**TASK DETAILS**
The expected output is a verbatim reprint of the lines from the beginning of the data that follows through the line that contains "For a GIS import: Parse".
=== Section Start ===
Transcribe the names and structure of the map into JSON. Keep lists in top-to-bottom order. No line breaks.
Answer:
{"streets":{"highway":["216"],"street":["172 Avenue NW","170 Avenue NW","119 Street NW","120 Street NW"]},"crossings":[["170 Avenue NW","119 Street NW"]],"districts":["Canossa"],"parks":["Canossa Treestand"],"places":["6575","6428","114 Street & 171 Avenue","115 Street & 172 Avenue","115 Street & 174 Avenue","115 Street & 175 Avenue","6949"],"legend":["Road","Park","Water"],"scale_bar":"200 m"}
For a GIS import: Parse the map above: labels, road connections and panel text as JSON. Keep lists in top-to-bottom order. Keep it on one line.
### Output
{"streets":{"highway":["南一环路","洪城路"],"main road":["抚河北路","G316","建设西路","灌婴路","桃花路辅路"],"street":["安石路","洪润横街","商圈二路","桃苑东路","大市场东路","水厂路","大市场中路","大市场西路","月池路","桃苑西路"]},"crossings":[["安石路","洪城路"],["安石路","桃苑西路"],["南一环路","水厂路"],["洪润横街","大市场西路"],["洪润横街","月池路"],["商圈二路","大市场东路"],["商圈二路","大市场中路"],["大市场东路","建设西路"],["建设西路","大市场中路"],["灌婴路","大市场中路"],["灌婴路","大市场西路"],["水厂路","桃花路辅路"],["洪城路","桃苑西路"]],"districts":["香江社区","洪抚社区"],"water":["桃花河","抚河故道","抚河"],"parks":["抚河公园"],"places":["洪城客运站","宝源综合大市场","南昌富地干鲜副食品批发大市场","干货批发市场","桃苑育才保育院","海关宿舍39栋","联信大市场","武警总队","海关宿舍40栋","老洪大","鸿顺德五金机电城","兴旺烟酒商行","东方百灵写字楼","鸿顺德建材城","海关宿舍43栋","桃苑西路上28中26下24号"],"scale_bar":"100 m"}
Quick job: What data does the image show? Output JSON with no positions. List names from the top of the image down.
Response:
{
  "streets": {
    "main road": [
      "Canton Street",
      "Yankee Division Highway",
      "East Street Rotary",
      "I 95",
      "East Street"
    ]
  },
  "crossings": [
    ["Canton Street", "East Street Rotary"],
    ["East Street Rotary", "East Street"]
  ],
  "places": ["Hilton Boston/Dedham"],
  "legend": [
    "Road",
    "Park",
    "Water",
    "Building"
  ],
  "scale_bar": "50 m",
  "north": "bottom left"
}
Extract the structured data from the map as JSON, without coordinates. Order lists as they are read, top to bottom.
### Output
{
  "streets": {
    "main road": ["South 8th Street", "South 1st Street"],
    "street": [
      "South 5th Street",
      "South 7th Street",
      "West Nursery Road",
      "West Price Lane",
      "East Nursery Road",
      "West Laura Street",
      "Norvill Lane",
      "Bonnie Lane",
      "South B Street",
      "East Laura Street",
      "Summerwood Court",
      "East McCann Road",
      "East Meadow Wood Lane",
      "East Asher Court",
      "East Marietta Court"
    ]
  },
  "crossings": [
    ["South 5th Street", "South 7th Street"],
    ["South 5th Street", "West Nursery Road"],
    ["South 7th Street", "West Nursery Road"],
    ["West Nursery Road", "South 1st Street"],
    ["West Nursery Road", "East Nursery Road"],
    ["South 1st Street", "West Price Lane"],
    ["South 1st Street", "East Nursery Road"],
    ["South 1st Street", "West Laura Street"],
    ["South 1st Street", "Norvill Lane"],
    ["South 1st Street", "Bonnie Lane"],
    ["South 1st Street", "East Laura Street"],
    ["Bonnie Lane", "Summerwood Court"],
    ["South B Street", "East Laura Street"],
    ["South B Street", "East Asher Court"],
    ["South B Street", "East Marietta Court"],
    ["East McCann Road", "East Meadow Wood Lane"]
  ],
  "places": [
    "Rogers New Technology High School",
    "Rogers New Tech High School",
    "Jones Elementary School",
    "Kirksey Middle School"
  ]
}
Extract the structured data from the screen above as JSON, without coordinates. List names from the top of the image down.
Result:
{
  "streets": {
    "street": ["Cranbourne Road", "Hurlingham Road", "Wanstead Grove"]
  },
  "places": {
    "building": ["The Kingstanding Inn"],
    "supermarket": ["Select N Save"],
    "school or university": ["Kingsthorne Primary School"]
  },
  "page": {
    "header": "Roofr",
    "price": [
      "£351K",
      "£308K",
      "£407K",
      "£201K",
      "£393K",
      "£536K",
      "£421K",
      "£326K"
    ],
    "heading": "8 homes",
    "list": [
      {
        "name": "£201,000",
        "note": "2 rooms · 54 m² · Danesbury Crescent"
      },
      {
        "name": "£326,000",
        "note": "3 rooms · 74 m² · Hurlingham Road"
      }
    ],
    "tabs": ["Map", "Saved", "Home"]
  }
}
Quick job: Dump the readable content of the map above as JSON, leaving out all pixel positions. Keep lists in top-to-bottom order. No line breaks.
=== Section End ===
**REPLY**
Transcribe the names and structure of the map into JSON. Keep lists in top-to-bottom order. No line breaks.
Answer:
{"streets":{"highway":["216"],"street":["172 Avenue NW","170 Avenue NW","119 Street NW","120 Street NW"]},"crossings":[["170 Avenue NW","119 Street NW"]],"districts":["Canossa"],"parks":["Canossa Treestand"],"places":["6575","6428","114 Street & 171 Avenue","115 Street & 172 Avenue","115 Street & 174 Avenue","115 Street & 175 Avenue","6949"],"legend":["Road","Park","Water"],"scale_bar":"200 m"}
For a GIS import: Parse the map above: labels, road connections and panel text as JSON. Keep lists in top-to-bottom order. Keep it on one line.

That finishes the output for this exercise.